A few point of light
Stirring performances from the central couple compensate for some directorial missteps. Sheehan’s warmly expressive bari-tenor voice caresses Sondheim’s melodic lines, but he never rests on his vocal laurels. He conveys both the tortured genius of Seurat and the pressure of expectation that nearly cripples his Act Two alter ego, a visual artist who carries the weight of legacy on his shoulders.
Kuerzi similarly taps into the many facets of Dot’s personality. She’s appropriately funny and flirty in “Everybody Loves Louis,” a paean to settling for life’s simple pleasures. A moment later, she delivers a devastating “We Do Not Belong Together.” Rarely have I heard Dot’s burgeoning cry of self-actualization — “No one is you and no one can be / But no one is me, George / No one is me!” — ring out with such authority. She brings humor and pathos to the second-act role of Marie, Seurat and Dot’s illegitimate daughter.
The supporting company never uniformly rises to the level of Sheehan or Kuerzi, although some standouts emerge.
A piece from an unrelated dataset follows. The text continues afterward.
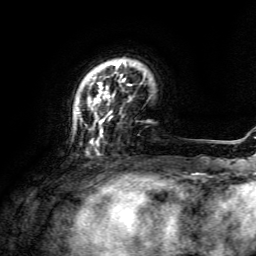
Breast MRI, one axial slice; slice 28 of 134 in the series (ordered by position); cropped to one breast; dynamic contrast-enhanced series, time point 2 of 6 at this slice position (early post-contrast); 3 T; TE 4.6 ms, TR 8.8 ms; 256 × 256 image matrix, field of view 190 × 190 mm. Female patient.
Annotated regions visible in this slice (semi-automatic segmentation, software-assisted and operator-edited):
- enhancing-tissue mask used for the functional tumour volume (all voxels passing the contrast-enhancement thresholds inside the analysis volume; usually the tumour): bounding box (x1, y1, x2, y2) in pixels: (88, 61, 131, 143)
I found Mary Catherine Kelley particularly moving as Seurat’s ailing mother, who implores her son to capture the important moments of life before they pass him by. Tonya Baynes makes an imperious Yvonne in Act One and a nurturing Elaine in Act Two, and Jim Burns is appropriately salty as the Boatman, who rails against the “silly little simpering shopgirls” and “condescending artists.”
A five-piece orchestra renders Sondheim’s score beautifully, with particularly lovely contributions from Steven Zimmerman (saxophone, clarinet, and flute) and Linda Heckert (French horn). But despite the high musical quality, coordination problems between performers and band persist throughout the evening.
Dot returns for the musical’s final scene, where she implores George — now her great-grandson — to “give us more to see.” Sage advice. But in CTC’s case, it’s probably better to learn that less is more.